Comment s’est inscrite cette méthodologie, cette dimension rationnelle très précise dans ta pratique, par la lecture de traité comme ceux d’Alberti, ou de Brunelleschi ?
Sans être une spécialiste, je suis lectrice et praticienne de ces théories issues de la Renaissance. Ma méthodologie est imprégnée par un intérêt pour la perspective, la cartographie et une fascination pour les instruments de mesure et autres solides de Platon. J’utilise également
l’axonométrie pour représenter les espaces. Cet outil de projection, qui se construit avec des parallèles, m’intéresse en tant qu’idéal de maîtrise, affranchi du point de vue et des échelles. La pratique de déformation agit comme une tactique pour interroger ces outils de représentation qui ont préfiguré l’industrie et participé à l’instrumentalisation du vivant. J’essaye de partager ces questionnements et cette méthodologie dans mes enseignements à l’école de Beaux-Arts de Sète. La pédagogie influence ma pratique, elle m’apprend à décomposer chaque étape du travail dans un cheminement où tous les gestes peuvent être énumérés et détaillés. Travailler avec différents publics rend aussi possible la rencontre avec des nouveaux territoires de création. L’an dernier, j’ai ainsi eu l’opportunité d’une résidence avec le Centre d’art Le Lait à Albi, dans laquelle j’ai travaillé auprès de six collèges, un centre de formation d’apprentis et des entreprises d‘extraction et de transformation de granit. J’ai pu ainsi produire des formes nouvelles dans ce matériau, en lien avec l’apesanteur, la fluidité. Cette géométrie organique tend à donner une nouvelle direction à mon travail.
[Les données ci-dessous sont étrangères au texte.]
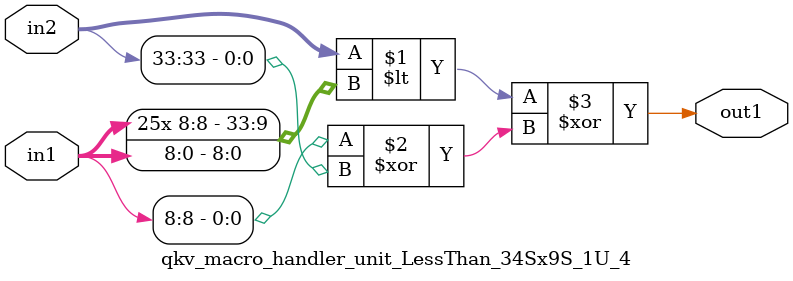
<source format=v>

`timescale 1ps / 1ps


module qkv_macro_handler_unit_LessThan_34Sx9S_1U_4( in2, in1, out1 );

    input [33:0] in2;
    input [8:0] in1;
    output out1;

    
    // rtl_process:qkv_macro_handler_unit_LessThan_34Sx9S_1U_4/qkv_macro_handler_unit_LessThan_34Sx9S_1U_4_thread_1
    assign out1 = (in2 < {{ 25 {in1[8]}}, in1} ^ (in1[8] ^ in2[33]));

endmodule


</source>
Quelle place tient le numérique dans ton travail de dessin, notamment dans ta recherche sur l’organique ?
Ma pratique s’appuyant sur des logiques combinatoires, j’utilise volontiers des machines-outils et certains dessins peuvent être exécutés au stylo par un bras piloté afin de gagner en précision. Néanmoins, je ne fais pas de programmation informatique car j’ai besoin de générer par moi-même chaque nouvelle forme. La matérialisation des sculptures répond également à une volonté de passer par le geste, par aller-retour entre le cerveau et la main. La technologie agit comme garant d’une géométrie idéale, que je m’évertue ensuite à subvertir jusqu’à faire émerger des morphologies organiques. Beaucoup de mes pièces sont conçues à partir de ce geste d’étirement et de lâcher prise. J’essaye en permanence d’instaurer un dialogue entre les entreprises menées par l’homme et le vivant. Ainsi, pour L’espace d’une courbe (2020), œuvre pérenne au Vallon du Villaret en Lozère, j’ai créé une structure aérienne, suspendue dans des arbres, immergée dans la forêt. Selon les saisons, la météo et les points de vue, l’œuvre disparaît ou au contraire vient travailler en rupture avec ce qui l’entoure. Dans cette continuité, je prépare actuellement une nouvelle pièce, commandée par le Frac Occitanie Montpellier, pour la bibliothèque du lycée de Limoux. Baignée par la lumière naturelle, cette sculpture aérienne et ajourée, par la finesse de ses arêtes, dessinera des ombres fébriles qui se déploieront sur les tables de lecture et évolueront au fil du temps.